Level 19 (6,768 Credits)
Answers (7)
  • It may depend on what the misunderstanding was about, your relationship with her parents what is going on in her life. Ido not necessarily think that it is too fast but all things are relative.
    Dardenella

    Answer by Dardenella at 10:19 PM on Mar. 9, 2013

  • I'm confused..is that her husband listening in on her calls? He sounds controlling. She called you, not the other way around. She needs to realize that he's controlling. You could mention what happened to her parents, just in case they didn't know he was like that, and also so that they know he's controlling her communications and that they need to check up on her. Otherwise, I would just see what she does to set her own boundaries. She was not that smart to be talking in front of him. I really think people who do that are just stupid, even if it's someone else's business, it should remain private and she should've gone into a private room or her car to speak to you. She's blind so probably is scared and too dependent on him. You could anonymously report potential abuse for the disabled to the local social services or police station.
    hellokittykat

    Answer by hellokittykat at 10:27 PM on Mar. 9, 2013

  • I am sorry I can't make tails of who Mom is and who is the firend, I would say if your friend is the blind one, and she has been cut off from you, yes call her parents, or just drive over there.
    jerseydiva

    Answer by jerseydiva at 10:37 PM on Mar. 9, 2013

  • I can't quite figure out what is going on, but speaking as a blind person, I would say don't go talk to her parents unless you would involve the parents of any friend, sighted or otherwise. I mean, don't consider intervening in a way you wouldn't for a friend without a disability, or your blind friend might be insulted. I WOULD Want people I care about to have my back, but not more than they would for any other friend, because to assume she can't set her own boundaries on account of her blindness would be insulting, even if meant well.
    Ballad

    Answer by Ballad at 11:03 PM on Mar. 9, 2013

  • She's blind so probably is scared and too dependent on him. You could anonymously report potential abuse for the disabled to the local social services or police station.

    Please don't report potential abuse unless you are very sure it's going on. Especially with a baby on the way, your blind friend could end up with a big load of Social Services in her lap that she doesn't need, and once you get those people into your life, it can be very hard to free yourself from them.

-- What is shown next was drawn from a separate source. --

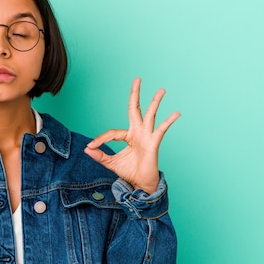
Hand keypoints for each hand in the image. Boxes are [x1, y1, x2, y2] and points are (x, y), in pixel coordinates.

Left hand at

She may already be facing questions from professionals about how she will fare as a new mom--sad but true--and she won't need anything else on record for people to raise their eyebrows over.
    Ballad

    Answer by Ballad at 11:09 PM on Mar. 9, 2013

  • Well You know your friend better than we do. I frankly know (presently) only 2 blind people and have known perhaps a dozen well enough to say anything. But the ones I have known have been strong and sure of themselves, so I would not automatically assume he is controling or that she is scared. If you think so by all means talk to her parents in person.
    My DH listens in on my calls somtimes. I know he is there and do not care or I want him there to hear the conversation. Since it was pregnancy related she mayvry well have wanted to share what you had to say with him. but I do not know. As I aid I think if you think it through and "listen" inside your head your will know whether she needs help.
    Dardenella

    Answer by Dardenella at 11:10 PM on Mar. 9, 2013

  • What a dick. I'd be very concerned about your friend. VERY.
    I had a friend who married a guy like this. He stabbed her 57 times, killed her. In court, he threatened her family. It all started with the same shit. Controlling, isolating her from friends and family. YIKES this just scares me so much. Yes I would talk to her mom immediately.